According to media resources, extended reality market is projected to increase eight folds from 2019 to reach $209 billion by 2022.
Benefits of Extended Reality
At this moment, many stocks are accessible which looks desirable for future growth. However, we have highlighted three stocks that have skyrocketed in 2019 and still have potential for upside in 2020.
Telstra Corporation Limited (ASX:TLS)
One of the Australia’s leading telecommunication company, Telstra Corporation Limited provides broad range of information and technology services like internet and pay television, and other mobile-related services. The company is improving opportunities for expertise and competencies in products and technologies that comprises of Internet of Things, cloud computing, machine learning and artificial intelligence and big data.
Telstra Corporation approaches turns out to rotate around four approaches. Firstly, the company seeks to streamline product offerings along with the establishing digital capabilities. Next, it aims on the creation of a separate infrastructure business division along with setting up of optionality after the rollout of nbn. Thirdly, the company is encouraged towards simplifying the overall commercial formation and the way people work to make a healthy business atmosphere, in order to better serve the customers. Lastly, the plan rotates around giving the cost-reduction programs along with strong portfolio management.
Telstra Corporation has a market cap of $43.05 billion with ~ 11.89 billion outstanding shares. The company’s stock was trading at $3.7 on 07 January 2020, up by 2.21% (at AEDT 3:45 PM).
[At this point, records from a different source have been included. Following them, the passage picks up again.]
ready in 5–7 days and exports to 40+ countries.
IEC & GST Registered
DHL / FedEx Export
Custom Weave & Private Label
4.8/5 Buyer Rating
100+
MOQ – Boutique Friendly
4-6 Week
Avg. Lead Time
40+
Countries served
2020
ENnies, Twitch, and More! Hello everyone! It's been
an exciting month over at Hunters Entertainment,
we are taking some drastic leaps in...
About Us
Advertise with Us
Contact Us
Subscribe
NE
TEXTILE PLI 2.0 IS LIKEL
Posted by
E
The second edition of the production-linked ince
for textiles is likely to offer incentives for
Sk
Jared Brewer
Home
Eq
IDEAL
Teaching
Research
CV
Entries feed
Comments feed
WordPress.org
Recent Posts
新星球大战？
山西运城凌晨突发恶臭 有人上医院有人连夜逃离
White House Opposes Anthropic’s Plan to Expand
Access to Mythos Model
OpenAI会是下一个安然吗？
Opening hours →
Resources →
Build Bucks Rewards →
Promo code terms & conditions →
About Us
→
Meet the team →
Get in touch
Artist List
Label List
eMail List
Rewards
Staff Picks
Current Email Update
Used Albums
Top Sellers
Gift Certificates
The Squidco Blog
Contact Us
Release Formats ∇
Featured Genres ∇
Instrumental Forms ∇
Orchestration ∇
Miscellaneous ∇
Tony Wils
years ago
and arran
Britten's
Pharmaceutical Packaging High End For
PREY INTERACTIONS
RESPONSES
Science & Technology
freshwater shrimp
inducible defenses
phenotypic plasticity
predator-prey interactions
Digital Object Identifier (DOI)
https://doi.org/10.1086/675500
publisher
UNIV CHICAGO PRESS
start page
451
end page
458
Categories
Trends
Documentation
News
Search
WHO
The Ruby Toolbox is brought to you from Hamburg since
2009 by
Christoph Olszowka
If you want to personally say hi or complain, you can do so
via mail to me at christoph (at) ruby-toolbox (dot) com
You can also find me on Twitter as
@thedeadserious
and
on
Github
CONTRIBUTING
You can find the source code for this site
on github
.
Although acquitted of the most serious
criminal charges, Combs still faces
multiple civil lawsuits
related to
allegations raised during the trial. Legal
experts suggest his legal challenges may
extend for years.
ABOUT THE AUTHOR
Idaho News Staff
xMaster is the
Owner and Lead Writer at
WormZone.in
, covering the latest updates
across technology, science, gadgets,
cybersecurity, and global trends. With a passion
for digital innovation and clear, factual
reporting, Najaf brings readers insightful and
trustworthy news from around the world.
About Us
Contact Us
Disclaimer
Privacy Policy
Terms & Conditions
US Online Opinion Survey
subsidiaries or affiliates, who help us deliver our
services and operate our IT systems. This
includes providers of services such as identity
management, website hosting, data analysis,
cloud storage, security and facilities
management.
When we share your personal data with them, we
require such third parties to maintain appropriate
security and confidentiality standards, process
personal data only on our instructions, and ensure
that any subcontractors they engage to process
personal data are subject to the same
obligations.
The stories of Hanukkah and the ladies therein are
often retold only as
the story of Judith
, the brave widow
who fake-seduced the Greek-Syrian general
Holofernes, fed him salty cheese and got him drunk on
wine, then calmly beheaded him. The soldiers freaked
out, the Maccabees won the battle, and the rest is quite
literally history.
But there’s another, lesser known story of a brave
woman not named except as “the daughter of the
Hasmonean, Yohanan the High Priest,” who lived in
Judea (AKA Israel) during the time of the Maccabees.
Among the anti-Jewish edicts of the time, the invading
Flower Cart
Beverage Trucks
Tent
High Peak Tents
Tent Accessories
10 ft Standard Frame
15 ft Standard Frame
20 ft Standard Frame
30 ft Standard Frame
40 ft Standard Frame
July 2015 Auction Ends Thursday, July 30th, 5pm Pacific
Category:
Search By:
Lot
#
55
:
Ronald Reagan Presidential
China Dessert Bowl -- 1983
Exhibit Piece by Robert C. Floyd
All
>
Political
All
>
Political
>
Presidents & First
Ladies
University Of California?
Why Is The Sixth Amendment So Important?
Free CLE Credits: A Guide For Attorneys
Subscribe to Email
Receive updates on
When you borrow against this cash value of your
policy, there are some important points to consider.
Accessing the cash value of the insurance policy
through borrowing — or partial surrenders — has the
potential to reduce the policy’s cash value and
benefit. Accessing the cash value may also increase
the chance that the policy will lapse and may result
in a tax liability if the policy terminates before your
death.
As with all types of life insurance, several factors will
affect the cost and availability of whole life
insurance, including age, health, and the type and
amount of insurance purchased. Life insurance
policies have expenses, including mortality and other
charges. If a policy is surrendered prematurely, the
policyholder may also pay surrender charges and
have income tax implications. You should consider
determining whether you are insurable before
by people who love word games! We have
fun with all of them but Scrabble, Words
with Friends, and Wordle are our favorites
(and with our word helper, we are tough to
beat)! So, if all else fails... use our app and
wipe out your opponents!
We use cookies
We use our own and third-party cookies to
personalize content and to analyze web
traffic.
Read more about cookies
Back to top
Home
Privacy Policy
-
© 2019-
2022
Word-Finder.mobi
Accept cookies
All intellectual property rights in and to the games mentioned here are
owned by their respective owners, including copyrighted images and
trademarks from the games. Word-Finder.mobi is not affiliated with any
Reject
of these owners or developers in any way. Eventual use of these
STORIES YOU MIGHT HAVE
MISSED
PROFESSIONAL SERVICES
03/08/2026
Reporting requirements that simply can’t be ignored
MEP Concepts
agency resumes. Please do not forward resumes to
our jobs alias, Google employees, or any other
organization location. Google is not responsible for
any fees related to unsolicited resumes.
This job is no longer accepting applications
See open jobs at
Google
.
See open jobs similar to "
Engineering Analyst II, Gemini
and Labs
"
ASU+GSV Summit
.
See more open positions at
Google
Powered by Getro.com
The Citadel Group Limited (ASX:CGL)
The Citadel Group Limited is a software and technology company, which offers secure enterprise information management to improve decision making process throughout the Health, National Security, Defence and other companies. The company recently provided updates on its financial takeaways for FY2019:
The company reported revenue of $99.2 million, a decrease of 6.9% on a yearly basis. The company’s EBITDA in FY19 stood at $23.3 million, a decline of 31.7% from FY18. Net profit after tax came stood at $10.9 million, which plumped 43.8% year over year. The company announced a final dividend of 6 cents per share in FY19. Gross profit margin for the period decreased from 52.1% to 45.4% in FY19. The company exited FY19 with cash and cash equivalents of $14.02 million. Total debt for the period stood at $12 million.
The company foresees an encouraging return to revenue and EBITDA in FY2020. It expects a Low double digit growth in organic revenue. The company anticipates FY20 margins to be in line with FY19.
The company is devoted for protecting people and safeguard data. CGL predicts to create shareholders’ value in the days ahead. The company believes that SaaS and software-based services revenue, will witness expansion on the back of elevated implementation of Citadel 2.0 approach.
The Citadel Group Limited has a market cap of $237.66 million with ~ 49.31 million outstanding shares. The company’s stock was trading at $4.845, up by 0.519% (at AEDT 3:54 PM).
Appen Limited (ASX:APX)
Established in 1996, Appen Limited is a supplier and developer of data solutions for artificial intelligence and machine learnings applications. The company has >180 unique languages with a strong control in the AI-based data annotation platform in the industry.
During August 2019, the company provided financial performance for the half-year ended 30th June 2019. Some of the highlights from the same are as follows:
Appen Limited’s revenues soared 60% year over year to stand at $245.1 million. Relevance revenue climbed 48% during the period to reach at $193.7 million. Underlying EBITDA was $46.3 million, an increase of 81% year over year. Underlying EBITDA margins increased from 16.8% to 18.9% in FY19.
Appen Limited has a market cap of $2.68 billion with ~ 121.11 million outstanding shares. The company’s stock was trading at $22.730 on 07 January 2020, up by 2.572% (at AEDT 3:58 PM).